Collected data
BEGIN
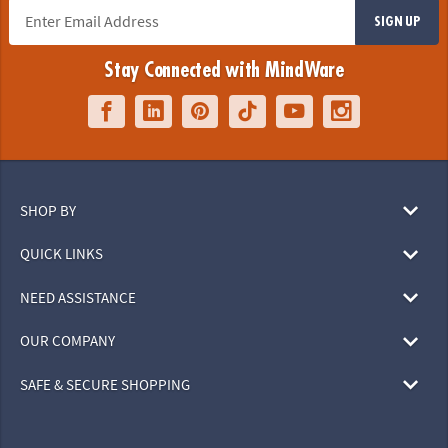
SIGN UP
Stay Connected with MindWare
SHOP BY
QUICK LINKS
NEED ASSISTANCE
OUR COMPANY
SAFE & SECURE SHOPPING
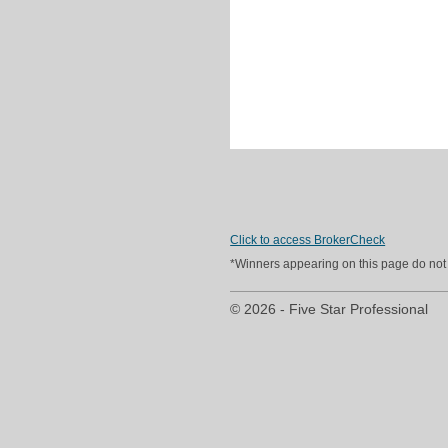
Click to access BrokerCheck
*Winners appearing on this page do not p
© 2026 - Five Star Professional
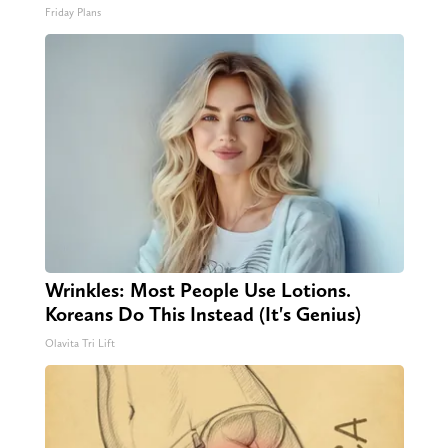
Friday Plans
Wrinkles: Most People Use Lotions.
Koreans Do This Instead (It's Genius)
Olavita Tri Lift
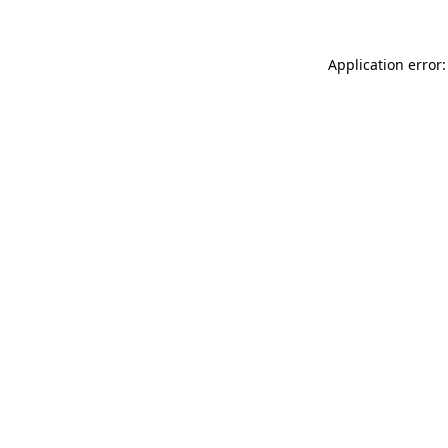
Application error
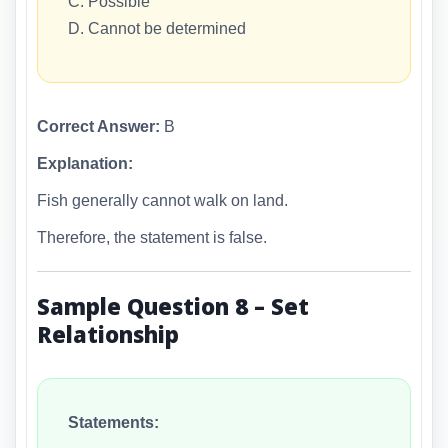
C. Possible
D. Cannot be determined
Correct Answer:
B
Explanation:
Fish generally cannot walk on land.
Therefore, the statement is false.
Sample Question 8 – Set
Relationship
Statements:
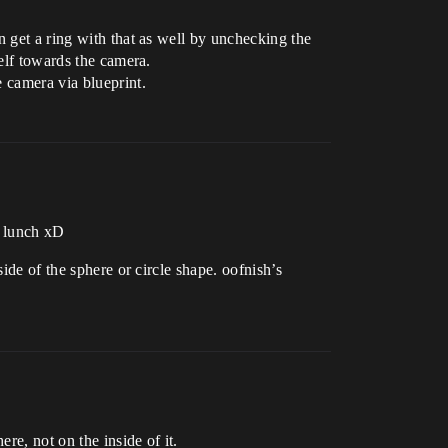
n get a ring with that as well by unchecking the
self towards the camera.
 camera via blueprint.
u lunch xD
ide of the sphere or circle shape. oofnish’s
re, not on the inside of it.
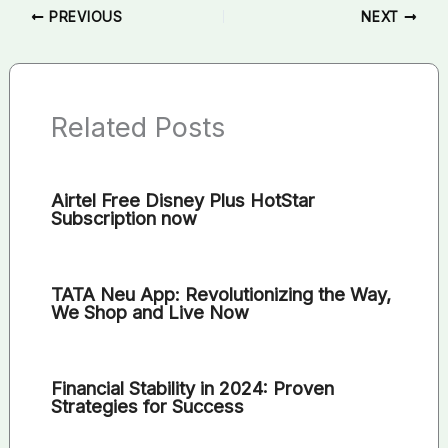
PREVIOUS
NEXT
Related Posts
Airtel Free Disney Plus HotStar
Subscription now
TATA Neu App: Revolutionizing the Way,
We Shop and Live Now
Financial Stability in 2024: Proven
Strategies for Success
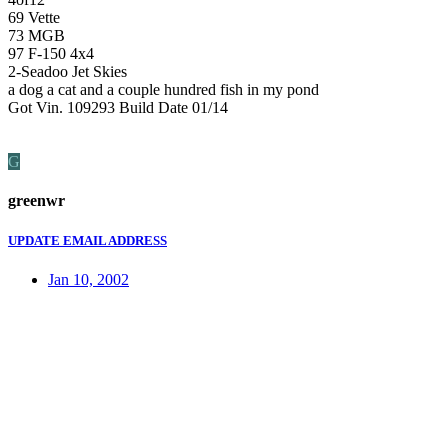
69 Vette
73 MGB
97 F-150 4x4
2-Seadoo Jet Skies
a dog a cat and a couple hundred fish in my pond
Got Vin. 109293 Build Date 01/14
G
greenwr
UPDATE EMAIL ADDRESS
Jan 10, 2002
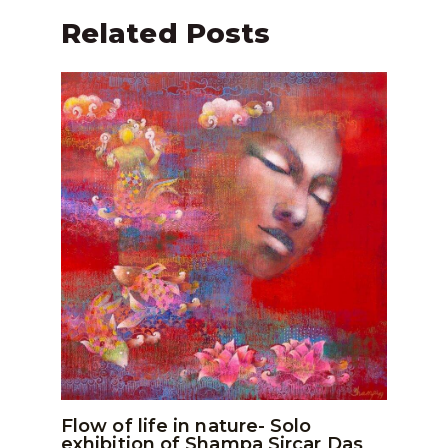
Related Posts
Flow of life in nature- Solo
exhibition of Shampa Sircar Das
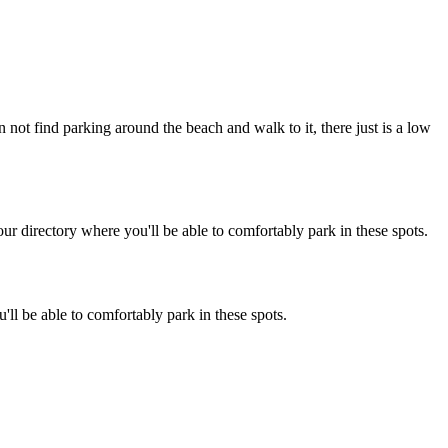
 not find parking around the beach and walk to it, there just is a low
r directory where you'll be able to comfortably park in these spots.
ll be able to comfortably park in these spots.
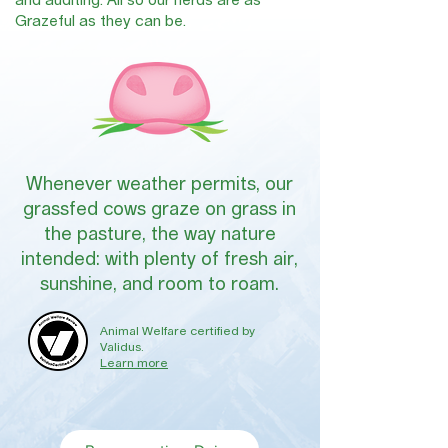
and auditing. All so our herds are as
Grazeful as they can be.
Whenever weather permits, our
grassfed cows graze on grass in
the pasture, the way nature
intended: with plenty of fresh air,
sunshine, and room to roam.
Animal Welfare certified by
Validus.
Learn more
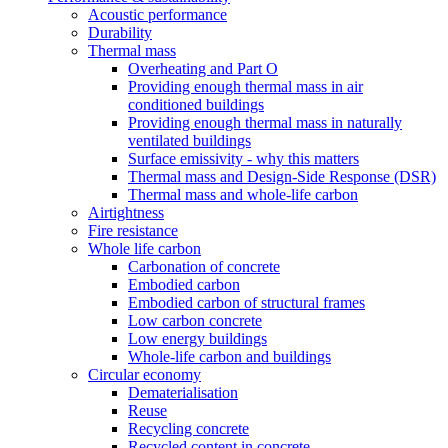
Acoustic performance
Durability
Thermal mass
Overheating and Part O
Providing enough thermal mass in air
conditioned buildings
Providing enough thermal mass in naturally
ventilated buildings
Surface emissivity - why this matters
Thermal mass and Design-Side Response (DSR)
Thermal mass and whole-life carbon
Airtightness
Fire resistance
Whole life carbon
Carbonation of concrete
Embodied carbon
Embodied carbon of structural frames
Low carbon concrete
Low energy buildings
Whole-life carbon and buildings
Circular economy
Dematerialisation
Reuse
Recycling concrete
Recycled content in concrete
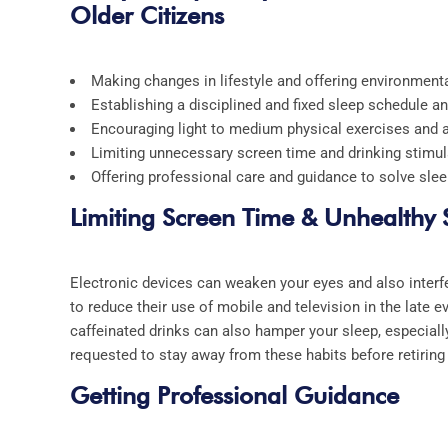
Older Citizens
Making changes in lifestyle and offering environment
Establishing a disciplined and fixed sleep schedule 
Encouraging light to medium physical exercises and a
Limiting unnecessary screen time and drinking stimul
Offering professional care and guidance to solve slee
Limiting Screen Time & Unhealthy
Electronic devices can weaken your eyes and also interfe
to reduce their use of mobile and television in the late e
caffeinated drinks can also hamper your sleep, especially
requested to stay away from these habits before retiring 
Getting Professional Guidance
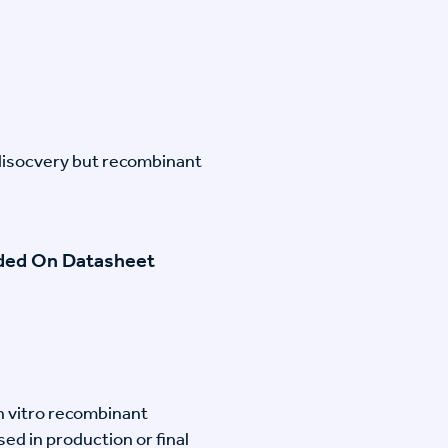
disocvery but recombinant
ided On Datasheet
n vitro recombinant
ed in production or final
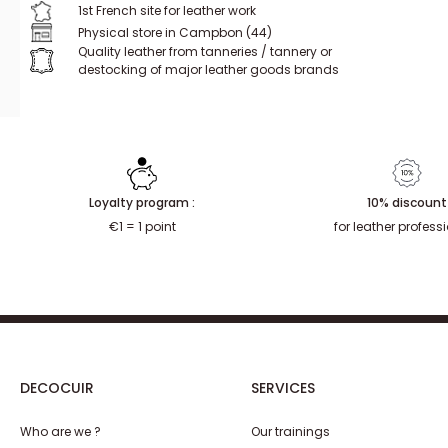
1st French site for leather work
Physical store in Campbon (44)
Quality leather from tanneries / tannery or
destocking of major leather goods brands
Loyalty program :
10% discount
€1 = 1 point
for leather profess
DECOCUIR
SERVICES
Who are we ?
Our trainings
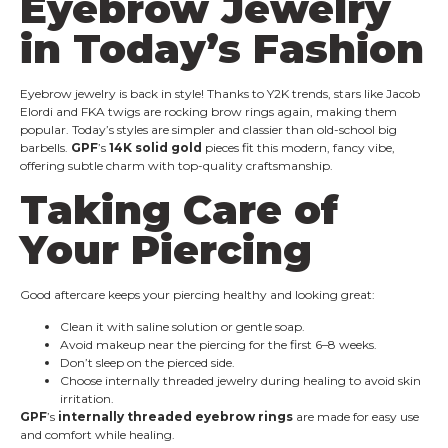
Eyebrow Jewelry
in Today’s Fashion
Eyebrow jewelry is back in style! Thanks to Y2K trends, stars like Jacob
Elordi and FKA twigs are rocking brow rings again, making them
popular. Today’s styles are simpler and classier than old-school big
barbells.
GPF
’s
14K solid gold
pieces fit this modern, fancy vibe,
offering subtle charm with top-quality craftsmanship.
Taking Care of
Your Piercing
Good aftercare keeps your piercing healthy and looking great:
Clean it with saline solution or gentle soap.
Avoid makeup near the piercing for the first 6–8 weeks.
Don’t sleep on the pierced side.
Choose internally threaded jewelry during healing to avoid skin
irritation.
GPF
’s
internally threaded eyebrow rings
are made for easy use
and comfort while healing.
END
Exercise details
Update the material starting at the line containing "Click to access BrokerCheck" and ending at the line containing "re, not on the inside of it.", so that "camera" becomes "lens" and nothing else changes. Leave the pictures out of your answer.

Your response
Click to access BrokerCheck
*Winners appearing on this page do not p
© 2026 - Five Star Professional
Friday Plans
Wrinkles: Most People Use Lotions.
Koreans Do This Instead (It's Genius)
Olavita Tri Lift
Application error
C. Possible
D. Cannot be determined
Correct Answer:
B
Explanation:
Fish generally cannot walk on land.
Therefore, the statement is false.
Sample Question 8 – Set
Relationship
Statements:
n get a ring with that as well by unchecking the
self towards the lens.
 lens via blueprint.
u lunch xD
ide of the sphere or circle shape. oofnish’s
re, not on the inside of it.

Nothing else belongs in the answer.